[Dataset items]
· · · · ·
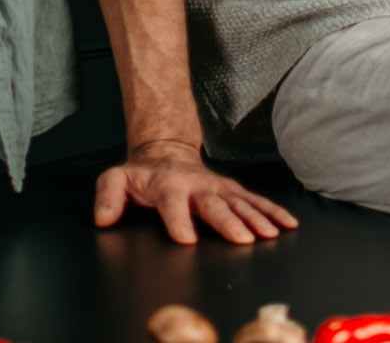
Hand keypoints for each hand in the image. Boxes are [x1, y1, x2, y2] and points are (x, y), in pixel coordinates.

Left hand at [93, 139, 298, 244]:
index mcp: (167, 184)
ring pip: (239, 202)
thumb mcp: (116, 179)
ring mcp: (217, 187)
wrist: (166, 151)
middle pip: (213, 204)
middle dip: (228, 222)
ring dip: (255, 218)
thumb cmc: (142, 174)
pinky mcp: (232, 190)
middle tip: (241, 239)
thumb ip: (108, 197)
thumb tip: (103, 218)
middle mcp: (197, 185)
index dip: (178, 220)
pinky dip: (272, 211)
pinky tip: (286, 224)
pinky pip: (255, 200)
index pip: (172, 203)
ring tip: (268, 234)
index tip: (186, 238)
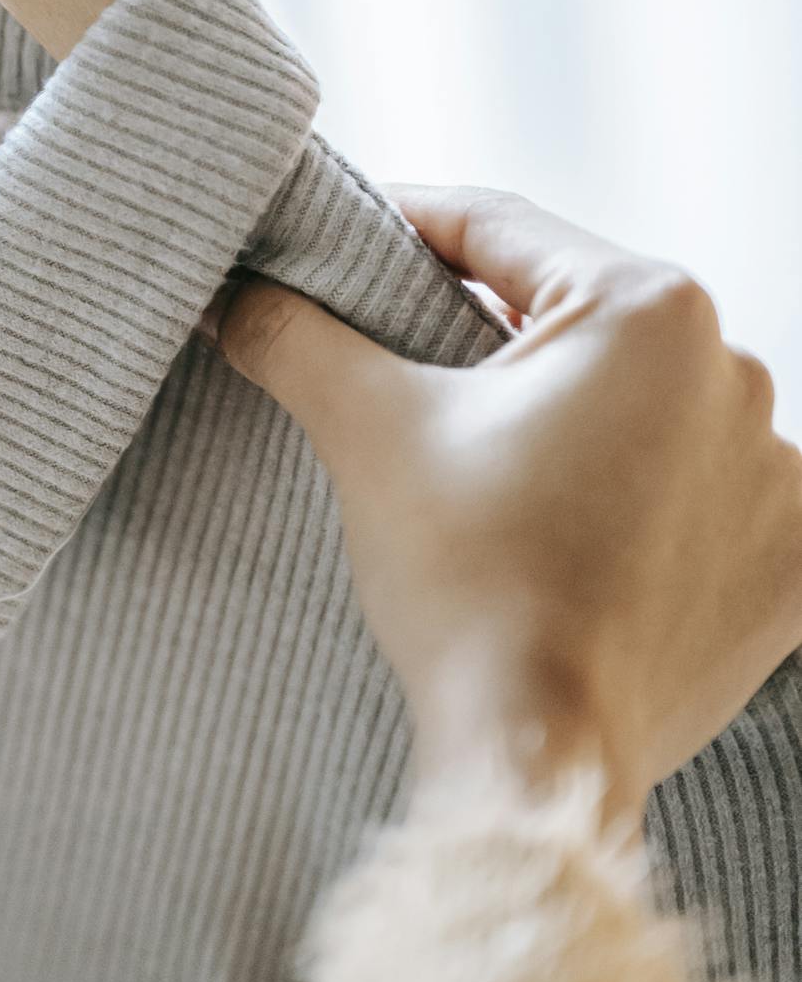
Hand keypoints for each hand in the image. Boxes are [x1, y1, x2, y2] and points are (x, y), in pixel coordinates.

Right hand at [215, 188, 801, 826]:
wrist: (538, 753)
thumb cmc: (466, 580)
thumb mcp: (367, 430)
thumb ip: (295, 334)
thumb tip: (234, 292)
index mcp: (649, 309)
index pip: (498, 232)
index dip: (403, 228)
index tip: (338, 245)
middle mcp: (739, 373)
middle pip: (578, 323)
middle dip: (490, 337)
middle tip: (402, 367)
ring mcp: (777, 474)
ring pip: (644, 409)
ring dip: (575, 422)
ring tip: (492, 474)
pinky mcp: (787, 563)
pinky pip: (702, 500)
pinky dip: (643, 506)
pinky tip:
· · · · ·
▸ Assignment:
Exact copy, no pictures: set down all the entries again as they stand.

▸ Written solution:
Hand keypoints for each hand in the image. Boxes are [x1, y1, x2, y2] and points are (x, y), in pixel coordinates.

Left hand at [93, 139, 298, 244]:
index mcp: (167, 184)
ring pip: (239, 202)
thumb mcp: (116, 179)
ring mcp: (217, 187)
wrist: (166, 151)
middle pip: (213, 204)
middle dip: (228, 222)
ring dip: (255, 218)
thumb cmc: (142, 174)
pinky mcp: (232, 190)
middle tip: (241, 239)
thumb ip: (108, 197)
thumb tip: (103, 218)
middle mcp: (197, 185)
index dip: (178, 220)
pinky dip: (272, 211)
pinky tip: (286, 224)
pinky pip: (255, 200)
index pip: (172, 203)
ring tip: (268, 234)
index tip: (186, 238)
Hand keypoints for each hand in the image. Boxes are [x1, y1, x2, y2] and points are (x, y), in pixel coordinates.

Right hand at [215, 188, 801, 826]:
wrist: (538, 753)
thumb cmc: (466, 580)
thumb mcp: (367, 430)
thumb ip: (295, 334)
thumb tip: (234, 292)
index mcp: (649, 309)
index pip: (498, 232)
index dip: (403, 228)
index tip: (338, 245)
middle mcp: (739, 373)
middle pip: (578, 323)
middle dip: (490, 337)
middle tip: (402, 367)
ring mcp: (777, 474)
ring pip: (644, 409)
ring dip: (575, 422)
ring tip: (492, 474)
pinky mcp: (787, 563)
pinky pip: (702, 500)
pinky dip: (643, 506)
pinky tip:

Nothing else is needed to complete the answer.